Disney's (DIS - Get Report) just-announced new streaming video plan will undercut the pricing for Netflix's (NFLX - Get Report) most popular plan by almost half, and many have cited this aggressive pricing as a sign that the Mouse House's offering will provide stiff competition for Netflix.

But Stifel analysts think the difference in pricing might actually not be as stark as Disney's $6.99 monthly pricing vs. Netflix's $12.99 cost for its Standard plan might suggest.

Stifel analysts Scott W. Devitt and D. Logan Thomas reiterated their buy rating on Netflix and their $400 price target on its stock in a note on Sunday, and suggested that Friday's 4% decline in Netflix's share price following the unveiling of Disney's plans was "overdone." (Netflix shares were down another 1.7% to $345.13 on Monday, ahead of the release of streaming giant's first quarter earnings report on Tuesday).

TheStreet will be live blogging Netflix's first-quarter earnings after the close April 16. Please check our home page then for more details.

Stifel suggested that it would be better to compare Netflix's content and pricing to a bundle of Disney's services, rather than just Disney+. They cited the fact that the current pricing of Disney's three main streaming services -- Disney+, which is coming in November; ad-supported Hulu, and ESPN+ -- equals $18, while including ad-free Hulu raises this sum to $24.

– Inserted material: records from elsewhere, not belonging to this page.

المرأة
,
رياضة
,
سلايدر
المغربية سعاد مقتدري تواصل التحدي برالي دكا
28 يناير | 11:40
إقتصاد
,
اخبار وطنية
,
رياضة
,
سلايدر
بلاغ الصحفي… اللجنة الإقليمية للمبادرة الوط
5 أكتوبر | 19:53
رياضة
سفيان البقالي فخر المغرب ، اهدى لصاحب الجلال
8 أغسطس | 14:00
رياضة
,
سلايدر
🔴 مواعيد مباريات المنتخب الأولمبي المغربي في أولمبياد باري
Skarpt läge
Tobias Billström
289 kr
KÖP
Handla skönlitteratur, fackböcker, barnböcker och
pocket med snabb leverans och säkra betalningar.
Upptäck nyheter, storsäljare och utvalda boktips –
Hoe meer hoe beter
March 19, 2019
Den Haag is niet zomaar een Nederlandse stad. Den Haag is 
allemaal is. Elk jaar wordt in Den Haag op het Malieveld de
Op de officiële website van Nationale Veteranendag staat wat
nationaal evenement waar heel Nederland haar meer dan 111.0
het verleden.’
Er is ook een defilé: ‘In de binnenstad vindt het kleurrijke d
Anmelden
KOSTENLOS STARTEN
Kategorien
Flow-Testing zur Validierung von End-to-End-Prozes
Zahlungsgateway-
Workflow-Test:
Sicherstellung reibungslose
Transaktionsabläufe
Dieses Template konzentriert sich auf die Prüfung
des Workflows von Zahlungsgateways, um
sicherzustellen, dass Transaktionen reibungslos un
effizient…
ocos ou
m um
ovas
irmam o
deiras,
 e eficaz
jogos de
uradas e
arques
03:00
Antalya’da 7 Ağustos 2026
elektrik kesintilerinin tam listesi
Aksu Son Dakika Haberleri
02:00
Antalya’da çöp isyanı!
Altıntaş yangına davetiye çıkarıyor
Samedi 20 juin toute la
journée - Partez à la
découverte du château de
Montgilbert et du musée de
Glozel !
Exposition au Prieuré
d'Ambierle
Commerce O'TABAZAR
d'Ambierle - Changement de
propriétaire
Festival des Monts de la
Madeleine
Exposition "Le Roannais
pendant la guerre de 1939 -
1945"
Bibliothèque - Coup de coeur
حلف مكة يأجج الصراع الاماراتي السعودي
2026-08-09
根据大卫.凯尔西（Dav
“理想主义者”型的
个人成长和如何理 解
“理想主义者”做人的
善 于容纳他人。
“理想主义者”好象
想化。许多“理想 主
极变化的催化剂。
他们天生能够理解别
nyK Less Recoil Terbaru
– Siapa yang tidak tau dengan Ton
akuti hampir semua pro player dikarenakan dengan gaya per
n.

If Disney decided to discount the bundle of all 3 services by 18%, this would lower the price to $15 with ad-supported Hulu, and $20 for ad-free Hulu. That compares favorably to Netflix basic at $9 per month, Netflix standard at $13 and Netflix Premium at $16.

"We see little risk to Netflix growth plans and pricing power against this new offering given Netflix's most popular price point should remain lower than the Disney bundle while Netflix is on track to materially outspend Disney on content," the analysts wrote.

The two noted the big disparity in the amount of spending on content, especially original content, that the two companies are expected to make.

"In 2020, Netflix will be outspending Disney by 6x on content. By 2024, Netflix will still be outspending Disney by 4x on content," they wrote.

Disney shares were up 0.4% on Monday to $130.55, close to an all-time high. They rocketed 11% on Friday following the announcement of details about its streaming plans on Thursday evening.

Stifel concluded its note by saying "Disney is a great company with a sound product strategy and an iconic brand. That said, we expect Netflix should have a good quarter. Further, we expect Netflix should have a solid year. In closing, we expect Netflix should have a great decade ahead."